Through listening to the song and having the emotional reaction over and over again, I have come to believe that I can know where I came from without ever looking at a genealogy chart or searching through records at a county tax office. There is something in Celtic-Appalachian instrumentation and harmony that takes me back to my ancestry: something in that music speaks to me.
I suppose I should explain that most music speaks to me in some way or another. I will admit in full honesty that I have been moved to tears by the dramatic swells of the soundtrack to the Food Network’s “Pastry Daredevils Competition,” and I went through a phase as a toddler when Billy Joel’s “For the Longest Time” was the only antidote to a temper tantrum. (Sometimes it still works.)
So it does not come as a surprise to me that when I hear O’Brien’s music, I feel something, but this something seems to be so full of meaning, and I ache to understand it.
But how does one begin to understand something so elusive and mysterious? There are valid explanations, like the fact that my lineage can be traced back both to the Isle of Mann and to the rocky soil of Appalachia. But in this case, I would rather stretch my heart than my head, so I prefer to close my eyes and just listen.
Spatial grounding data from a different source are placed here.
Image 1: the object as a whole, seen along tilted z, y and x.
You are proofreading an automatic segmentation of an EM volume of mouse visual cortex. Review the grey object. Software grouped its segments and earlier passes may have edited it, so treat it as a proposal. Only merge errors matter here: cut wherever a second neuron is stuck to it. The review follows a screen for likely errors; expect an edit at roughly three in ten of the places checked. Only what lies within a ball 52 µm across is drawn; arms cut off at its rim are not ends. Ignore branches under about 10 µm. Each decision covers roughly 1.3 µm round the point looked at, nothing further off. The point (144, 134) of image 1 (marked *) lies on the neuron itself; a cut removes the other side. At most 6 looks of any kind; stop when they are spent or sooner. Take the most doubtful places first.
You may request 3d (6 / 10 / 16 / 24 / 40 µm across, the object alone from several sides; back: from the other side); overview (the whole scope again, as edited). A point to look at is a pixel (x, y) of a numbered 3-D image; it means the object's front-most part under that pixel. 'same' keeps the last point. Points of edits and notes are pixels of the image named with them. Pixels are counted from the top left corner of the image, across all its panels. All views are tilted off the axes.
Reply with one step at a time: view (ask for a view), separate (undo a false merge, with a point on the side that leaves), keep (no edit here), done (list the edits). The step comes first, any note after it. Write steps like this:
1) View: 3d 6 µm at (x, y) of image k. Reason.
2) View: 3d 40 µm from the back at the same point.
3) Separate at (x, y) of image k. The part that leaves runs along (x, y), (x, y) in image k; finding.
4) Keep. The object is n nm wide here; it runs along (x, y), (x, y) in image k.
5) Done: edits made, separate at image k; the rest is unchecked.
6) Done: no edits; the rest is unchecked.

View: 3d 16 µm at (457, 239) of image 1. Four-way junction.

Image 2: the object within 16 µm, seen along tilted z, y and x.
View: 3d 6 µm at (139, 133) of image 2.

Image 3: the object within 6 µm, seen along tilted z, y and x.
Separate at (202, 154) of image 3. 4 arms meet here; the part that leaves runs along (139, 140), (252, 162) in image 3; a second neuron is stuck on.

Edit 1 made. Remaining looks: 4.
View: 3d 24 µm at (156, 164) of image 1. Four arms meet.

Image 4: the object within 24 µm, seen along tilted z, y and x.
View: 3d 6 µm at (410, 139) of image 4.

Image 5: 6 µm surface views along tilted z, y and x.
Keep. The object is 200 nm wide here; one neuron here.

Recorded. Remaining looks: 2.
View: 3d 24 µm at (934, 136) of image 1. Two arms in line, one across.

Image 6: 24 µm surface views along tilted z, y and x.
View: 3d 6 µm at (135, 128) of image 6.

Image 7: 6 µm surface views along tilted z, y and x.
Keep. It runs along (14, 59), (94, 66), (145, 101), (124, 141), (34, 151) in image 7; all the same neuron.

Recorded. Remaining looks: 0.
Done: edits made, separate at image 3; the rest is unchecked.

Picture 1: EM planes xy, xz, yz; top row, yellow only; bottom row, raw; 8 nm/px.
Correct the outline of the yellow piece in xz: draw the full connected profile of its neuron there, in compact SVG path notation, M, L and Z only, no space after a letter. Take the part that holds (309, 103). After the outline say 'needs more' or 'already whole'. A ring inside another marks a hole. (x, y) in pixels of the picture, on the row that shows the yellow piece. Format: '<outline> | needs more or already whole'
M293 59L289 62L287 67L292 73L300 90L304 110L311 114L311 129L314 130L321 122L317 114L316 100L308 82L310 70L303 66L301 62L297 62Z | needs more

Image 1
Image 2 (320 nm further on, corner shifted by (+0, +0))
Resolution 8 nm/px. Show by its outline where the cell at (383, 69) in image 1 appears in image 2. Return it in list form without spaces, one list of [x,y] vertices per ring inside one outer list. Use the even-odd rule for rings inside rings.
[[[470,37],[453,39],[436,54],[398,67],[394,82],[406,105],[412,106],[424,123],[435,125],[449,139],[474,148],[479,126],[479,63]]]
I played the first track of the CD for my mom, and before I had disclosed to her my initial reaction to it, I could tell that she felt it too. “This reminds me of my Daddy,” she said simply. So it made me wonder how far back it would go. My mom’s father, my Papa, died several years ago, but if I had the chance, I would play this song for him. I would like to see if maybe he too would get that distant look in his eyes—that look that speaks of grief and longing and love: the look that would prove that he believed it too.